Since then, Ortega has signed a deal with software company Hudl and led conversations about athlete empowerment at events like ESPNW Campus Conversations.

But the patchwork of state laws — and the absence of any federal legislation — has led to lawsuits challenging the NCAA’s ability to crack down on certain recruitment practices and made business dealings at the college level much more confusing.

Recently, a federal judge dealt a massive blow to the NCAA and its attempts to investigate several schools after the Tennessee and Virginia attorneys general sued the organization.

“Everyone’s finally taking this situation very seriously,” said Darren Heitner, a sports lawyer who teaches at several universities and represents high-profile athletes at both the collegiate and professional levels, including college basketball stars Haley and Hanna Cavinder and the Golden State Warriors’ Draymond Green.

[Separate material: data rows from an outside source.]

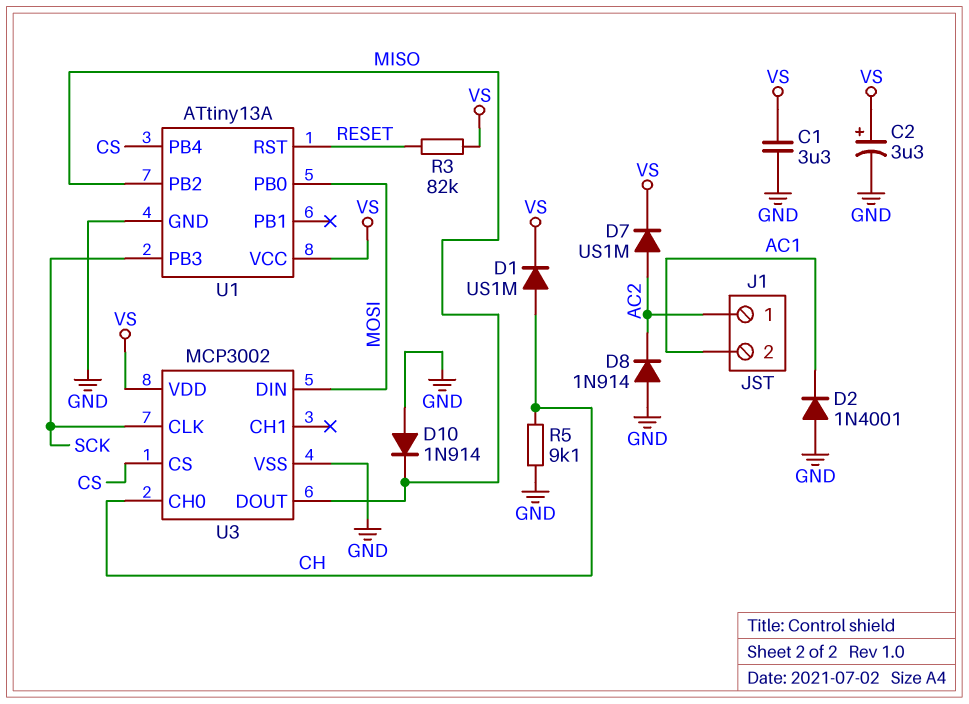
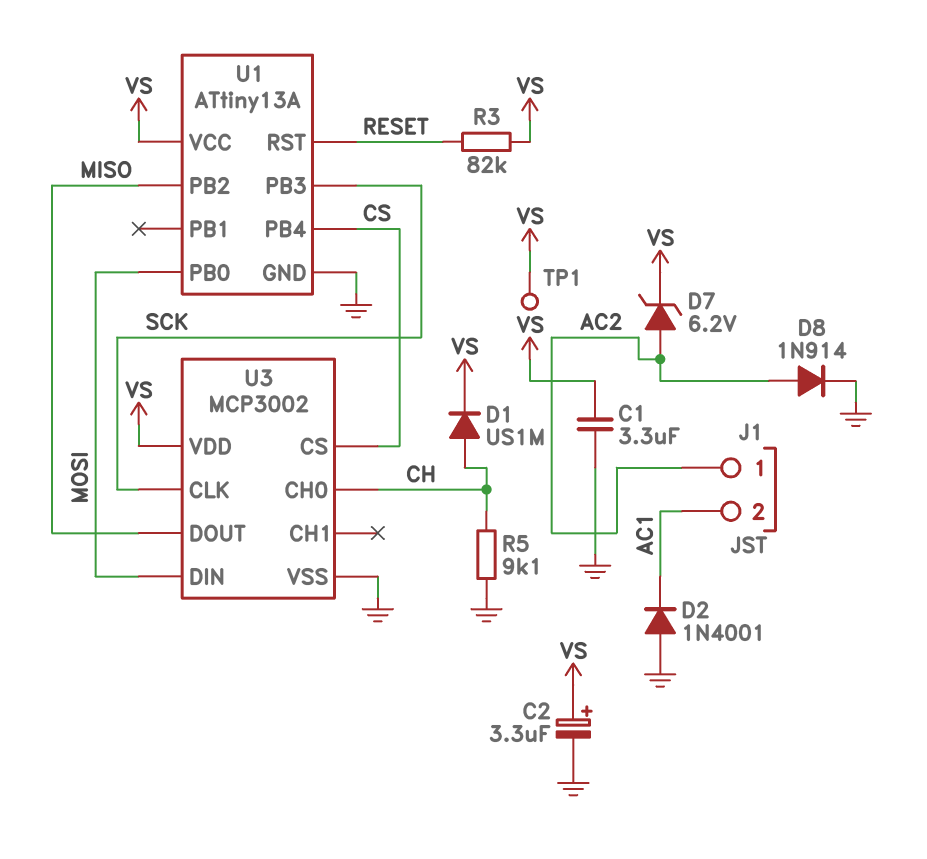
D7: diode US1M (A AC2, K VS) -> zener 6.2V (A AC2, K VS)
D8: diode 1N914 (A GND, K AC2) -> diode 1N914 (A AC2, K GND)
D10: diode 1N914 (A GND, K MISO) -> none
TP1: none -> test point (VS)

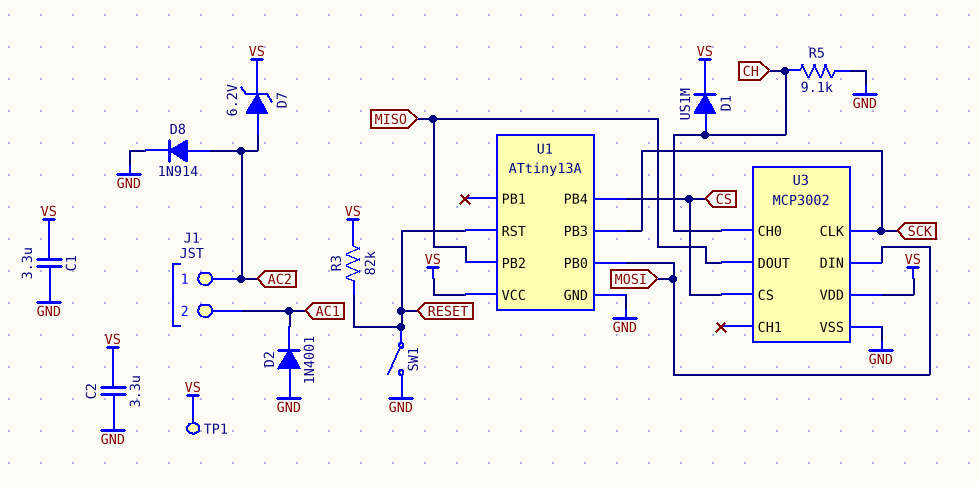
C2: 3.3uF (plus VS, minus GND) -> 3.3uF (GND, VS)
SW1: none -> switch (GND, RESET)

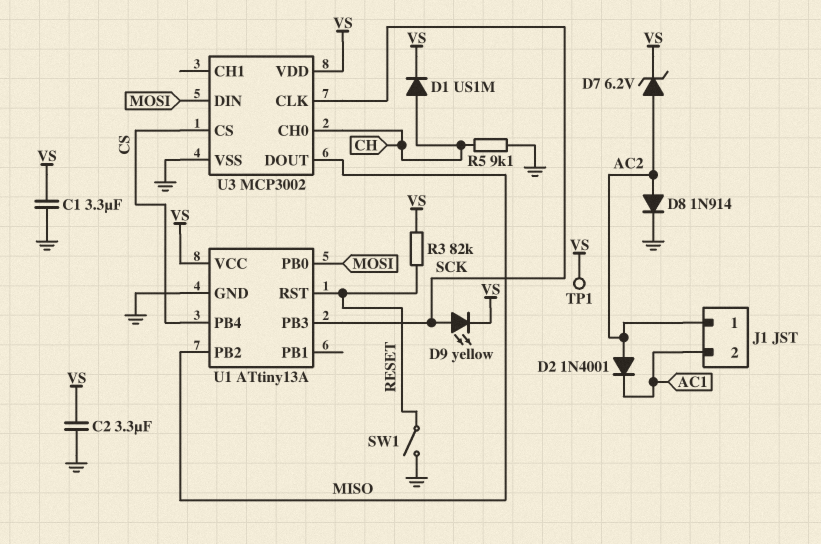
D2: diode 1N4001 (A GND, K AC1) -> diode 1N4001 (A AC2, K AC1)
D9: none -> LED yellow (A SCK, K VS)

“Coaches, athletic directors, conference commissioners — they’re all panicking because they’re afraid of the unknown,” Heitner said. “They don’t know whether the system is sustainable.”

But Heitner, who was at the roundtable, pushed back on Saban’s argument that “whoever wants to pay the most money, raise the most money, buy the most players is going to have the best opportunity to win.” Collectives, Heitner says, offer “inducements” tied to enrollment at a particular college and perhaps social media responsibilities or other deliverables, but not performance on the field.

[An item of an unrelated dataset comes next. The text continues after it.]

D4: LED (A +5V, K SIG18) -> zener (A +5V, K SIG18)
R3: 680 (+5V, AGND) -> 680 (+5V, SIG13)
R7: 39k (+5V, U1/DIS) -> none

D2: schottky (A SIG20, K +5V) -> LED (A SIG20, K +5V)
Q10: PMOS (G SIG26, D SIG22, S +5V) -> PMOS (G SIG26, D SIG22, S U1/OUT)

These collectives and NIL opportunities give athletes more power over the NCAA, conferences and colleges, and Heitner thinks this is why some prominent industry figures are so riled up.

“It’s driving coaches who have been in the business for decades absolutely nuts because they understood the secret sauce, they built the formulas that withstood the test of time,” Heitner said. “And then all of a sudden … everything changed.”

As members of Congress from both chambers and parties have introduced legislation — from creating a partial “antitrust exemption” for the NCAA, to a revenue-sharing structure to pay players, to special rules for the highest-performing programs — there’s been no real movement on Capitol Hill, and the clock’s ticking.

Stuck in the middle are the universities such as LSU trying to guide students in the right direction and maximize their opportunities.

Following the Supreme Court decision, the school formed its own NIL office headed by Taylor Jacobs, a former athlete who spent years working in NCAA compliance.

Jacobs says she’s been amazed by what athletes have been able to accomplish through NIL, from helping to subsidize the education of their siblings to setting up a fund to help other female student-athletes.

“At the end of the day, it’s our student-athletes who are putting LSU on the map and helping create this LSU brand, and they are capitalizing on it,” Jacobs said.